Every Thursday I share a little bit (in sequence) about a wonderful year I spent back in 2010/2011 sailing across the Atlantic (twice) and up through the Caribbean. All the posts are tagged together here if you want to read back! Last week we were re-capping the first half of our sail back across the Atlantic, from Bermuda to the Azores.
We reached the half way point of our trip across the Atlantic on Day 7, the 22nd May 2011. At this point the weather seemed to have clearly changed from our lovely winter of sun in the Caribbean to English weather. The wind had increased and the boat was heeled over, rocking and rolling and ducking and yawing, the world around us creaking with every moment. The increased wind did mean we made a Triple D record in terms of speed and distance covered – 182 miles in one day. Here are some thoughts from my night shift:
I should explain that my writing is so bad because we have 15 knots and a sea hitting us on the side. There is a tanker passing within two miles of my starboard side, bound for the Bahamas. There are also what I hope are a series of squalls to my port side as I cannot see any lights. A bit worrying as it is the shape of a boat on the radar screen. However, its not currently headed towards us so I will keep an eye on it. Another annoying thing is that the wind has got up; I really don’t want to have to reef – it is difficult to put the second reef in alone and I don’t want to have to wake mum up!
The wind continued to die overnight. Although it looked like it was going to be a lovely day at 7am, by the time I woke up at 1130 it had clouded over and it even rained for a bit. While other sailors may be miserable in the rain, huddled outside in their oilies, the layout of Triple D meant that we could be nice and snug inside, even able to keep a watch through all the windows in the raised saloon.
We were still seeing a lot of wildlife – minky whales, and on one night watch, mum said that the boat was surrounded by dolphins. As it was dark, she couldn’t really see the dolphins but instead saw the ocean glittering with bioluminesence. I was so jealous!
The wind had swung round to right on the nose and so we were forced to motor (or sail in entirely the wrong direction, which we did not want to do!). The grey skies, colder weather and motoring made for a few very monotonous days. The swell was building and Triple D was heading right into it, thudding into the waves and feeling as if we were climbing mountains. By Day 12 of the crossing we were all starting to feel as if we just wanted to be on land, increasingly frustrated by our slow progress.

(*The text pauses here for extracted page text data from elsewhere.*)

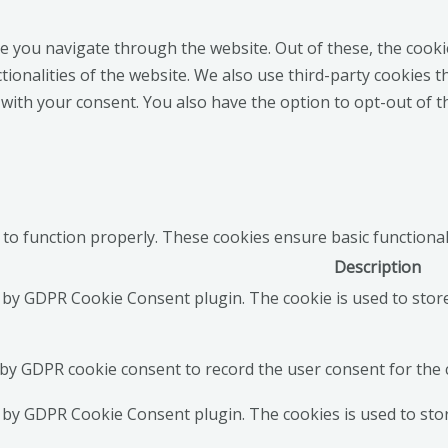
e you navigate through the website. Out of these, the cooki
ctionalities of the website. We also use third-party cookies
 with your consent. You also have the option to opt-out of 
 to function properly. These cookies ensure basic functional
Description
t by GDPR Cookie Consent plugin. The cookie is used to stor
 by GDPR cookie consent to record the user consent for the c
t by GDPR Cookie Consent plugin. The cookies is used to sto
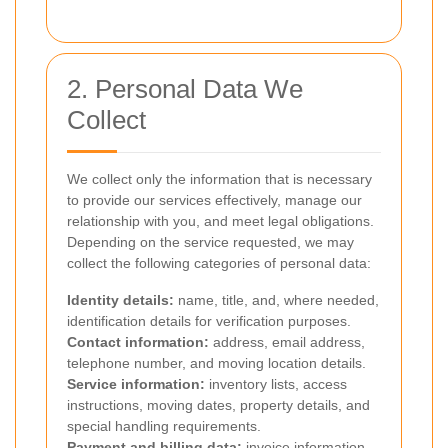
2. Personal Data We
Collect
We collect only the information that is necessary
to provide our services effectively, manage our
relationship with you, and meet legal obligations.
Depending on the service requested, we may
collect the following categories of personal data:
Identity details:
name, title, and, where needed,
identification details for verification purposes.
Contact information:
address, email address,
telephone number, and moving location details.
Service information:
inventory lists, access
instructions, moving dates, property details, and
special handling requirements.
Payment and billing data:
invoice information,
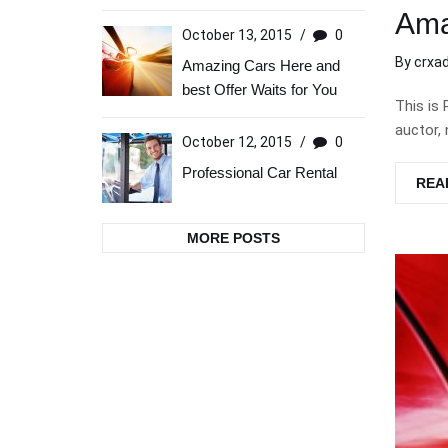
Ama
October 13, 2015
/
0
By
crxa
Amazing Cars Here and
best Offer Waits for You
This is 
auctor, 
October 12, 2015
/
0
Professional Car Rental
REA
MORE POSTS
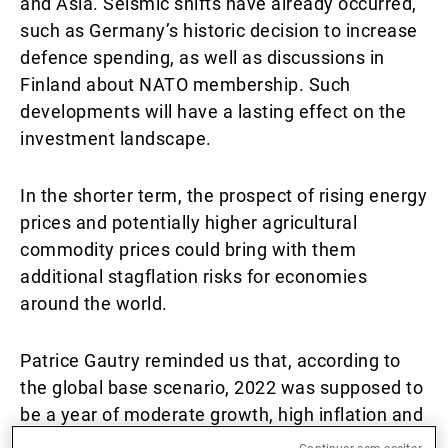
and Asia. Seismic shifts have already occurred,
such as Germany’s historic decision to increase
defence spending, as well as discussions in
Finland about NATO membership. Such
developments will have a lasting effect on the
investment landscape.
In the shorter term, the prospect of rising energy
prices and potentially higher agricultural
commodity prices could bring with them
additional stagflation risks for economies
around the world.
Patrice Gautry reminded us that, according to
the global base scenario, 2022 was supposed to
be a year of moderate growth, high inflation and
tighter monetary regimes. Global growth was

If we changed direction enough to sail in either direction, although we would travel much faster, we would be travelling in so much the wrong direction that it was just not worth it. So on we went, bashing into the waves under grey skies.
We joked that the winds were conspiring to send us back to the Caribbean. Europe just seemed to be cold, with grey skies, big seas and unfavourable winds, but on the other hand, the Caribbean already felt a bit like a dream.
On Day 13, we calculated that we would arrive the next day – always a good moment when you realise you are facing your last night shift at sea! Error could see Horta in the distance and just had to sail around to the Harbour.
We had a bit of a fright in the afternoon when the engine cut out for no reason, and then refused to start again. We checked the oil, the coolant – all okay – then pumped some fuel through, manually, and gave it a rest. Ten minutes later we got the engine started again and were able to keep going.
As we approached St Lucia, we wore just our bikinis during night watches. On the approach to the Azores I wrote:
Tonight I am wearing:- leggings, long socks, long-sleeved t-shirt, fleecy thermal trousers, lightweight thermal jumper, fleecy thermal jumper, hoody, fleecy polar-bear suit, oily jacket, scarf, lifejacket. I’m all wrapped up like a polar bear and finding it hard to move!
The next morning, the day we were hoping to arrive, our engine cut out again at 7am and this time pumping the fuel through manually did nothing. We changed the filter but the engine still wouldn’t start. This was more than a little concerning as we were sailing at only 3 knots so without the engine it would have taken a further 24 hours to reach Horta, and our batteries would not last that long without charging – meaning we would be sailing at night without lights.
Just as mum and I were considering our options, there was a bang from the cockpit and we ran up the companionway to see the life-raft attempting to make a break for it! The welding had come away and the liferaft had fallen off the back of the boat, luckily becoming wedged between the boat and the dinghy, so we weren’t trailing a fully-inflated liferaft! We woke Jilli up and the three of us hauled it back onto the boat and tied it into the cockpit.
Next, we bled the engine and finally got it started again – to be faced with a new concern over how much fuel we actually had left. Luckily, the wind changed in the shadow of the island and so we were eventually able to sail at a reasonable speed until nightfall, when we turned the engine on again.
At midnight, we arrived safe and sound to Horta, anchoring in the dark, so much more confident about that now than when we had first started sailing, almost a year before. Almost immediately, we went to bed – a lovely, deep sleep on a still boat!